La caccia da natante

L’entrata in vigore, nel febbraio 1992, della legge n. 157, ha decretato il tramonto di tutte le forme di caccia agli acquatici che venivano in precedenza esercitate da natanti, ossia da imbarcazioni. Il divieto di questa forma di caccia è, infatti, sancito dall’art. 21, comma 1, lett. i), ove è accomunato al divieto di cacciare sparando da veicoli a motore e da aeromobili. Alcune leggi regionali, nel recepire la legge statale, cercarono inizialmente di far salvo da questo divieto almeno il recupero col fucile dei selvatici feriti che, in particolare sui grandi specchi d’acqua, è molto difficoltoso (se non impossibile) senza l’impiego di un’arma da fuoco. Si aprirono così una serie di contenziosi giuridici, tutti prima o dopo terminati col prevalere del divieto, non solo di caccia ma anche di recupero, degli uccelli avvalendosi di un fucile carico e pronto all’uso portato su di un’imbarcazione in movimento. Questa rigidità della norma ha, di fatto, inferto un colpo mortale a tutte le cacce da barchino, in laguna o in valle, sui grandi laghi prealpini o sui corsi dei fi umi principali. Niente più lento e silenzioso fluire di barchini spinti da pertiche, palette o remi, se non per andare a recuperare i selvatici abbattuti, ma sempre senza recare con sé lo schioppo.

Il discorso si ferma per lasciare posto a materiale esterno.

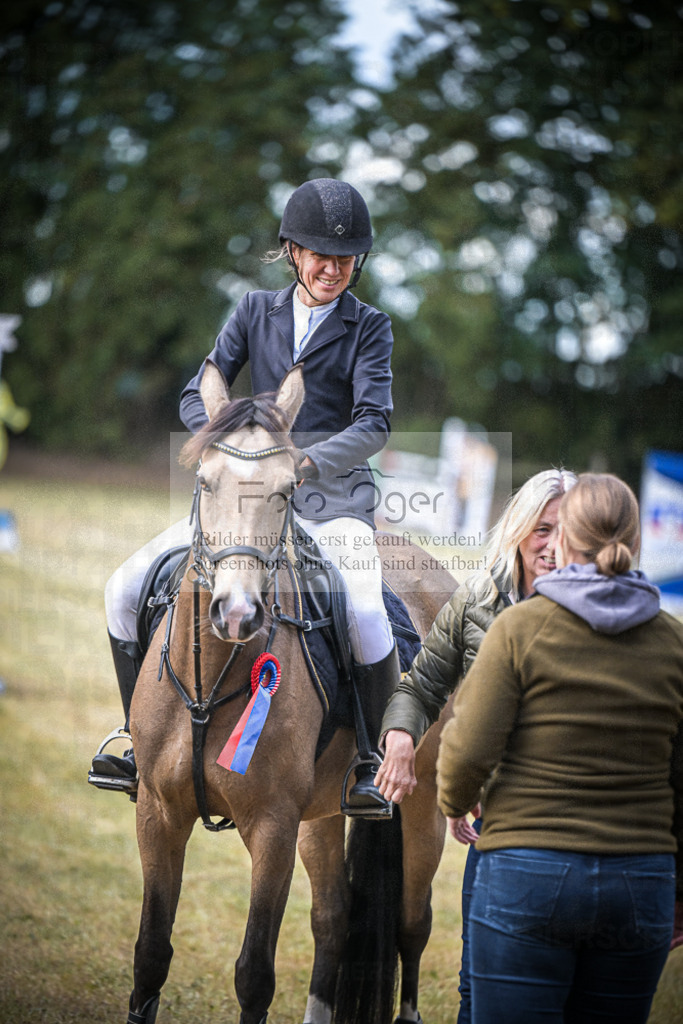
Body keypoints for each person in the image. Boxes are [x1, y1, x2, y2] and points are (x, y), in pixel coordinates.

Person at [89, 178, 400, 816]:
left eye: (345, 259)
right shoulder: (255, 310)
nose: (333, 269)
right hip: (240, 501)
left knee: (367, 610)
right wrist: (227, 445)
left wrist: (307, 461)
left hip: (332, 503)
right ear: (293, 251)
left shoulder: (370, 327)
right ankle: (135, 739)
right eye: (321, 256)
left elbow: (374, 422)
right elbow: (198, 390)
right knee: (122, 588)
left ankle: (368, 760)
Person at [435, 472, 683, 1024]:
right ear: (636, 542)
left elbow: (468, 748)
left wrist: (455, 802)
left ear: (565, 538)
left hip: (527, 872)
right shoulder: (674, 642)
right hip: (640, 881)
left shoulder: (519, 628)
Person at [375, 466, 577, 1024]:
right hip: (500, 832)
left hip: (584, 832)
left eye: (568, 531)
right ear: (517, 529)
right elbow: (422, 684)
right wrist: (400, 735)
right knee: (479, 989)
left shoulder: (611, 614)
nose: (553, 546)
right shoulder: (477, 603)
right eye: (542, 529)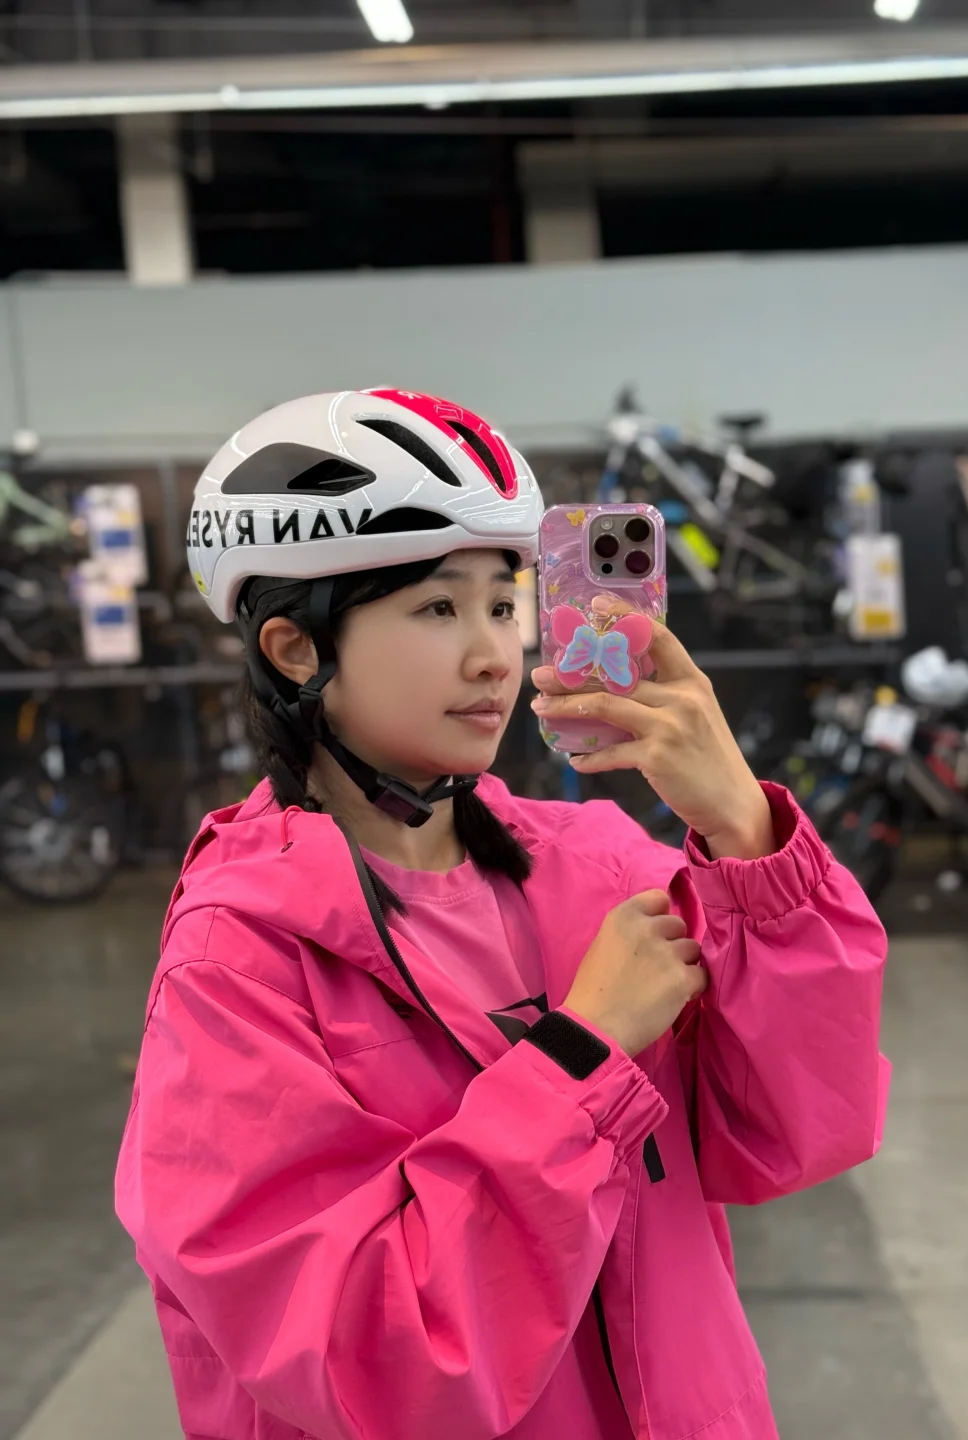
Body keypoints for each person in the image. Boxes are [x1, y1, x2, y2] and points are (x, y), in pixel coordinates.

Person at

Generazioni di cacciatori abituati ad andare in cerca degli acquatici lungo canneti e tamerici, oppure ad accostare i branchi posati scivolando silenziosamente sul pelo dell’acqua sino a giungere a tiro, hanno dovuto adattarsi, pena la rinunzia totale alla caccia, al capanno fisso. Bello e impegnativo, ma pur sempre un ripiego. Chissà che un futuro adeguamento della legge nazionale, oggi per molti aspetti veramente desueta e sganciata dalla realtà faunistica e ambientale del Paese, non transiti anche attraverso un recupero della caccia da natante alle anatre, tanto difficile quanto appassionante, da “rudi uomini” di valle e di lago.